» **Text block**
There is a lot to be said for treating people as individuals, but it is folly to pretend that is all we are. Each individual belongs to something more than themselves: groups which overlap and overlay one another. Families; clubs; communities; societies, nations. When the individual is wholly severed from these structures, true alienation must follow.

This is the root of demands for transgender rights, and it grows from liberal soil. Simply, transgenderism is the ultimate expression of self-indulgent ultra-subjective individualism. It demands that a person who wants to be something they are not can become that thing just by saying they want it. So someone born male, still possessed of an entirely male body, can be acknowledged as fully female purely on the basis of his own loud male whim. Never mind objective facts about biology or the social rules based on them: the demands of the individual trump them.

» **Recorded data**

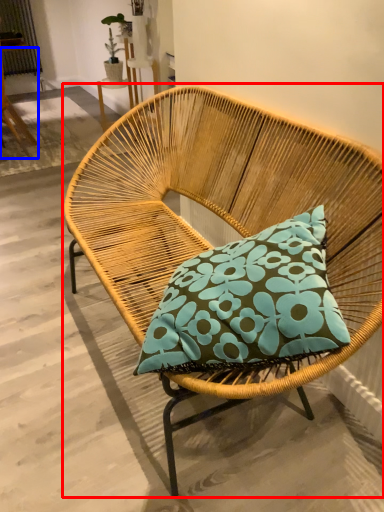
Question: Which object is closer to the camera taking this photo, chair (highlighted by a red box) or chair (highlighted by a blue box)?

Choices:
 (A) chair
 (B) chair

Answer: (A)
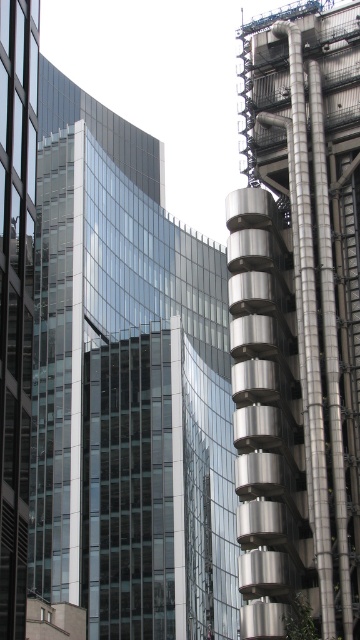
Between transparent glass building at center and polished silver tower at right, which one appears on the left side from the viewer's perspective?

From the viewer's perspective, transparent glass building at center appears more on the left side.

Is point (160, 596) positioned before point (243, 308)?

No, it is not.

Locate an element on the screen. This screenshot has height=640, width=360. transparent glass building at center is located at coordinates (127, 388).

Who is positioned more to the right, polished silver tower at right or transparent glass skyscraper at left?

Positioned to the right is polished silver tower at right.

Consider the image. Can you confirm if polished silver tower at right is positioned below transparent glass skyscraper at left?

Yes, polished silver tower at right is below transparent glass skyscraper at left.

The height and width of the screenshot is (640, 360). Find the location of `polished silver tower at right`. polished silver tower at right is located at coordinates (298, 321).

Does transparent glass building at center have a greater width compared to transparent glass skyscraper at left?

Indeed, transparent glass building at center has a greater width compared to transparent glass skyscraper at left.

Who is more forward, [78,448] or [18,243]?

Positioned in front is point [18,243].

I want to click on transparent glass building at center, so click(x=127, y=388).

» **Set of tasks**
**a)** Rewrite the stretch of the passage on individualism from "This is the" through "individual trump them.", switching "demands" to "claims".
**b)** Resume the passage on individualism, picking up right after its final sentence.

» **Answers given**
**a)**
This is the root of claims for transgender rights, and it grows from liberal soil. Simply, transgenderism is the ultimate expression of self-indulgent ultra-subjective individualism. It claims that a person who wants to be something they are not can become that thing just by saying they want it. So someone born male, still possessed of an entirely male body, can be acknowledged as fully female purely on the basis of his own loud male whim. Never mind objective facts about biology or the social rules based on them: the claims of the individual trump them.

**b)**
A decade ago, few people had heard the word “transgender” and those that discussed these things talked about transsexuals, a small group who used surgical means to alter their physique but generally made no claim that this was an act of transubstantiation. Today, gender is hegemonic. Throughout the public sector and increasingly in large corporations, all must pay obeisance by displaying their pronouns and never questioning, on pain of dismissal, the catechism. Trans women are women. Even if they have a penis or derive sexual pleasure from dressing as women.

Such “preferences” must be accepted as valid. Anything else is “kink-shaming”. Be in no doubt, this will be one of the next mutations of the genderist agenda. If a person’s subjective identity is unquestionably legitimate, so too are their tastes. The corporate-funded Pride marches celebrating the “LBGTQIA+ community” routinely feature men (we assume) dressed in bondage gear and toting sex toys. These same marches are held up to children by schools and the BBC as the apex of tolerance and inclusion. Overmighty tech giants gleefully amplify the signal worldwide: Google’s current ad campaign suggests searching for advice on pronouns; trans rights activists use YouTube to tell confused children to listen to transgenderist lobbying groups instead of their parents.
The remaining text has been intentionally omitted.